Thursday, September 29, 2011

Habitations for the labouring poor 1817

Thursday, September 29, 2011
Loretta reports:
The habitations of the labouring poor may be rendered ornamental, and the comforts of them increased, at a very trifling charge beyond the cost of common buildings . . . the annexed plate is designed for four cottages, connected with each other, and under one roof; a mode of building that admits a considerable saving of expense . . .   The public attention is now so fully called to consider the condition of the labouring classes of mankind . . . on the means of increasing their comforts, and on lessening the demands for parochial and other aid . . . [T]he following  . . . proves the advantages which result from giving the labourer the means of employing his surplus time.

A commonable land belonging to a parish was inclosed, and an allotment, containing twenty-five acres, set out for the use of such of the poor as rented less than ten pounds a year, to be stocked in common. Previous to the inclosure, there were some few cottages that had land let with them, to the amount of six or seven pounds a year each. The occupiers of those cottages with land annexed to them, were remarkable for bringing up their families in a more neat and decent manner than those . . . without land . . . [I]t was this circumstance that led to the laying out of a plot of lands . . . to other of the cottages, and to add a small building sufficient to contain a horse or cow; and likewise grafting stocks to raise orchards. In some instances small sums of money were lent to these cottagers for the purchase of a cow, a mare, or a pig.

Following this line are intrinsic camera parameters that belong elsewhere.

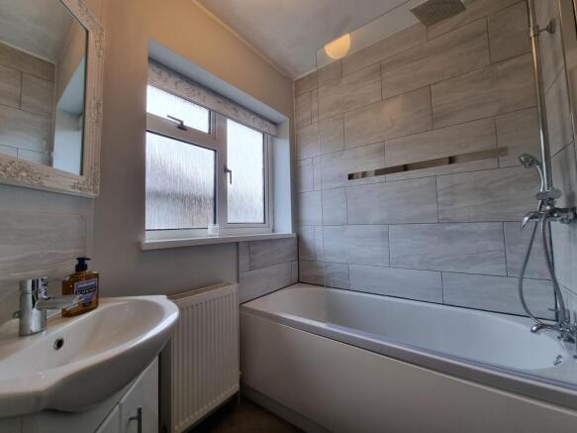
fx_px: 217
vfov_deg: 89.9
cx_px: 288
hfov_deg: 106.2
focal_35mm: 13
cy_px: 216
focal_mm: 2.2
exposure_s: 1/50
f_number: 2.2
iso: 64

[T]his proceeding . . . has not in one instance failed in giving an industrious turn even to some of those who were before idle and profligate; their attention in nursing up the young trees has been so much beyond what a farmer . . . could bestow, that the value of the orchard increased to double its usual rent, and the poor's rate fell from half-a-crown to four-pence in the pound, when in some of the adjoining parishes they were at length so high as five shillings in the pound; and it has also been the means of bringing a much larger supply of poultry to the market.
Ackermann’s Repository, September 1817


Sarah said...

Hmmm how long did the orchard continue to benefit the poor before some rich git managed to get his hands on the profit instead, one wonders cynically..... it looks an excellent scheme but I have to say I wonder how it worked practically and in the long term.

nightsmusic said...

Oh look! The original condominium!

Couldn't resist.

It's interesting that picture. There are kitchens and parlors but nothing else.

Anonymous said...

Yes, but if you look at the floor plan you'll see there are stairs - and the picture shows two floors. Upstairs there would have been two bedrooms (what is known as a 'two up, two down'). What interests me if the 'c' in the floor plan - from the picture I would guess that is the fireplace/chimney space.

nightsmusic said...

I finally got the picture to blow up (I'm on a beta browser) and I see the stairs now.

Why do you suppose if the C indicates a fireplace/chimney that it would only be the kitchen that had access? I know they'd need the fire to cook, but the parlor would always be cold that way. Of course, they could have relied on the kitchen next door for the heat to radiate too.